I can hear a number of you shaking your heads and muttering under your breath about the "stupidity" in the comparisons. Yes, I'll grant you that there aren't many NHL teams as good as Team Canada, Team Europe, Team Russia, or Team Sweden, but the short round-robin schedule made for a far more exciting finish where Team North America needed help to make the playoff round. Yes, there are races down to the end of the season in the NHL right now, but does that January game between Nashville and Florida have as much riding on it as, say, Nashville and Dallas with a week to play? At what point do teams look at the Carolina Hurricanes and circle the dates they face them as "must-win" games?

I'm no schedule-maker by any means, and having 31 teams to deal with next season is going to cause all sorts of scheduling headaches when trying to make fair and balanced schedules throughout the league. I tried working some numbers around, but there's always a few teams who run into scheduling problems where they don't see a team for the entire year or they play one team too many times. There will always be a demand from teams to see more Corsby, Ovechkin, Matthews, Stamkos, McDavid, and the other good, young stars of the league, yet the teams such as Nashville, Carolina, Vancouver, and Ottawa probably won't get that demand. How does one solve that problem so that every team has a shot at extra revenue?
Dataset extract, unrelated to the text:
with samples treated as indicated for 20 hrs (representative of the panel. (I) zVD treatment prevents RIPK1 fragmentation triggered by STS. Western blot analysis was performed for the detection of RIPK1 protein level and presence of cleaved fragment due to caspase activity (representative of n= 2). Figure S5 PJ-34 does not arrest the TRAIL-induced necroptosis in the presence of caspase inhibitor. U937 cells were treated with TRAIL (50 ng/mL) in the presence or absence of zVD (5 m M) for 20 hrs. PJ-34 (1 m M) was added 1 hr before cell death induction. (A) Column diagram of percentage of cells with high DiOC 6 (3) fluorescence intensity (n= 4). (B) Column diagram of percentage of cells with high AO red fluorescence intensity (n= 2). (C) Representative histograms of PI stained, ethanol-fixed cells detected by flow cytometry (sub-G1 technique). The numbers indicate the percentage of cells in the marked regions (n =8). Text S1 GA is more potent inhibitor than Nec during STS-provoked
Again, I'm no schedule-maker, but let's just say that my fandomness is waning. Baseball season runs into football season which runs into hockey season which overlaps with basketball season which carries into baseball season. For as much as we hear that professional sports is a 365-day profession now, being a fan requires the same kind of dedication and it's tiring if you watch more than a couple of teams.
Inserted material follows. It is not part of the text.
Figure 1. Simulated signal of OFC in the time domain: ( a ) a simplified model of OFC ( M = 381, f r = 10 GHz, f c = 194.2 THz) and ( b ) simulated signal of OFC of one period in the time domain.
With no fan off-season, one just rolls from season into season of various sports, and the leagues have to hope that these fans have a ton of cash to spend on tickets and merchandise. If there were short breaks, though, one could legitimately prepare and budget for these changing sports seasons. The World Cup of Hockey Money saw its attendance for the final series between Canada and Europe wane drastically from the round-robin because there were baseball playoffs happening in Toronto, and that captured the city's attention. I would know - I was in Toronto during that time. Had hockey not started until mid-October, people in Toronto would have been out in droves for the final.
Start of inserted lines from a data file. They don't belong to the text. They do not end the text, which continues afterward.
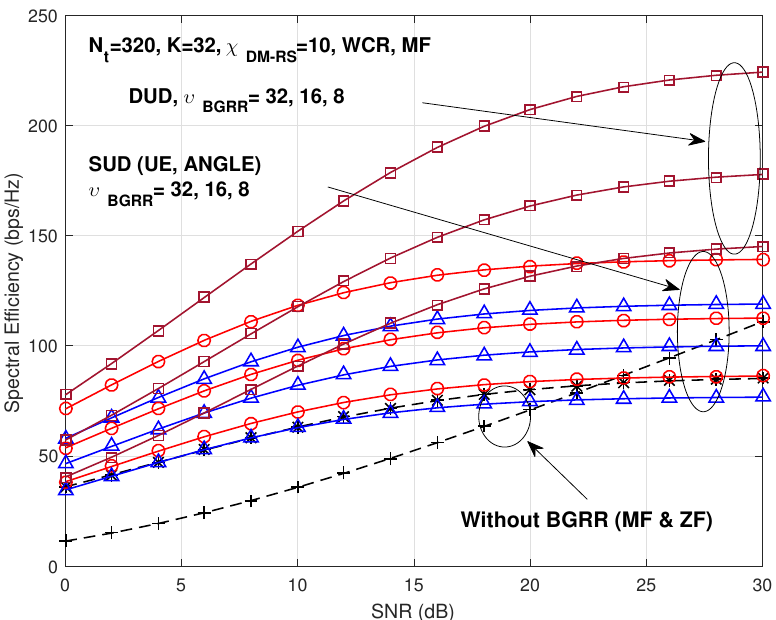
Figure 8. spectral efficiency (SE) (bps/Hz) versus signal-to-noise ratio (SNR) (dB), when N t = 320, K = 32, χ DM − RS = 10, υ BGRR = 32,16, 8, matched filtering (MF) group precoding. Red solid lines with ‘ O ’ marks are the UE based grouping and blue solid ‘ (cid:52) ’ marks are the angle based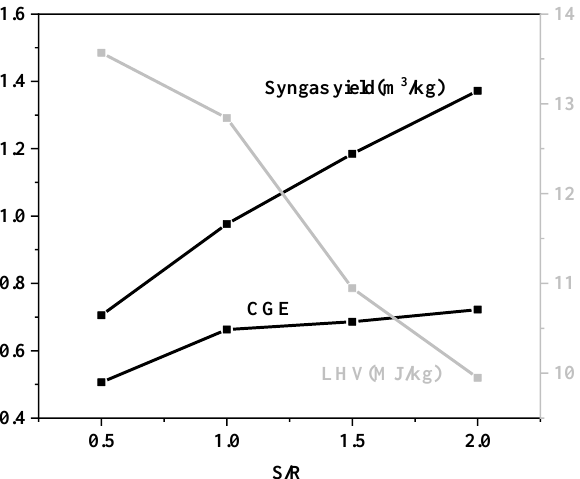
Figure 11. Effect of S/R on the gas distribution.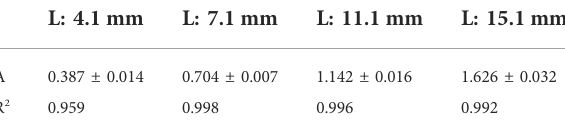
TABLE 4 The ampli fi cation constants A for balloon actuators with different chamber lengths were calculated by the exponential growth curve fi tting with high R 2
Perhaps it's just me who is feeling a bit burned out by this lack of changing of seasons. Maybe I need a break from the extreme fandom I have for hockey because I like to watch other sports as well. Or maybe that's part of the problem - I like sports with am emphasis on hockey. Perhaps I'm not the Bo Jackson of fandom I thought I could be in following hockey, baseball, and CFL football. I know I used to be able to do it, but I can't seem to justify giving up my time for the two latter leagues when hockey is on.

As I write this, Aroldis Chapman just gave up a two-run homerun, and it appears this baseball game will stretch late into the night. I can't stay up and read all of Twitter's play-by-play analysts send out the same tweets about the game for the next six hours. I have to be at work tomorrow, I have a radio show to prepare for, and I'll be calling hockey games all weekend. Sorry, baseball, but you lost me at the start of November.